March 28, 2018 - 10:27 AMT
PanARMENIAN.Net - Stanford professor of civil and environmental engineering, Armenian-American Anne Kiremidjian was recently awarded the 2018 John Fritz Medal, The Armenian Weekly reports.
The award, which is presented by the American Association of Engineering Societies (AAES), recognizes one individual each year for scientific or industrial achievements in the pure or applied sciences.
According to a press statement published by the Stanford University, Kiremidjian received the award for her research in the field of probabilistic seismic risk assessment and for her leadership in the classroom, educating the next generation of earthquake engineers.

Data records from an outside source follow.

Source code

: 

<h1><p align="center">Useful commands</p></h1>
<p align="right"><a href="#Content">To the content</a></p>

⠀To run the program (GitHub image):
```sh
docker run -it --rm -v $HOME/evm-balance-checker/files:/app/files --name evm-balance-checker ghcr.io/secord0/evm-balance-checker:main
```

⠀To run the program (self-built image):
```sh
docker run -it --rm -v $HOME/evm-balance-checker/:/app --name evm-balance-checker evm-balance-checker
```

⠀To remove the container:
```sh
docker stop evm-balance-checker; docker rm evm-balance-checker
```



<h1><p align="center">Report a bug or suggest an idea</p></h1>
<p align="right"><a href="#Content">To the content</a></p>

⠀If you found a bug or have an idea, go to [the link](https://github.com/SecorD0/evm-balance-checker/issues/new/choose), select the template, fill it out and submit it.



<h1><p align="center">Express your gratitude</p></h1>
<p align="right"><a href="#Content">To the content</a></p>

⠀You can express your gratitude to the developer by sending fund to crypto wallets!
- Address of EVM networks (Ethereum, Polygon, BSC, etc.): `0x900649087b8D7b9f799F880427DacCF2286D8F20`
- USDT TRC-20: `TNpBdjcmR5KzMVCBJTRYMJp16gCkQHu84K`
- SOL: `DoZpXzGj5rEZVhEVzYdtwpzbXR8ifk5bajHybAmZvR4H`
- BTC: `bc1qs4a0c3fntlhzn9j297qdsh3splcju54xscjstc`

“Kiremidjian’s research focuses on building resilient, sustainable cities that can withstand short- and long-term environmental stressors, including earthquakes. Through the design and implementation of wireless sensor systems, the development of robust algorithms for structural damage diagnosis and several other evaluation techniques, Kiremidjian continues to expand conversations around creating strategic civil infrastructure systems, emphasizing the importance of social, political and economic data in her findings,” reads a part of the statement released by the university.
Born to an Armenian family that moved to avoid persecution, Kiremidjian was a teenager when she came to the U.S. from Bulgaria in 1965. Her current research focuses on the design and implementation of wireless sensor networks for structural damage and health monitoring and the development of robust algorithms for structural damage diagnosis that can be embedded in wireless sensing units.
She works on structural component and systems reliability methods; structural damage evaluation models; and regional damage, loss and casualty estimation methods utilizing geographic information and database management systems for portfolios of buildings or spatially distributed lifeline systems assessment with ground motion and structure correlations.
The John Fritz Medal, which was established in 1902, is one of the highest honors awarded to engineers. Past recipients include Alexander Graham Bell and David Packard.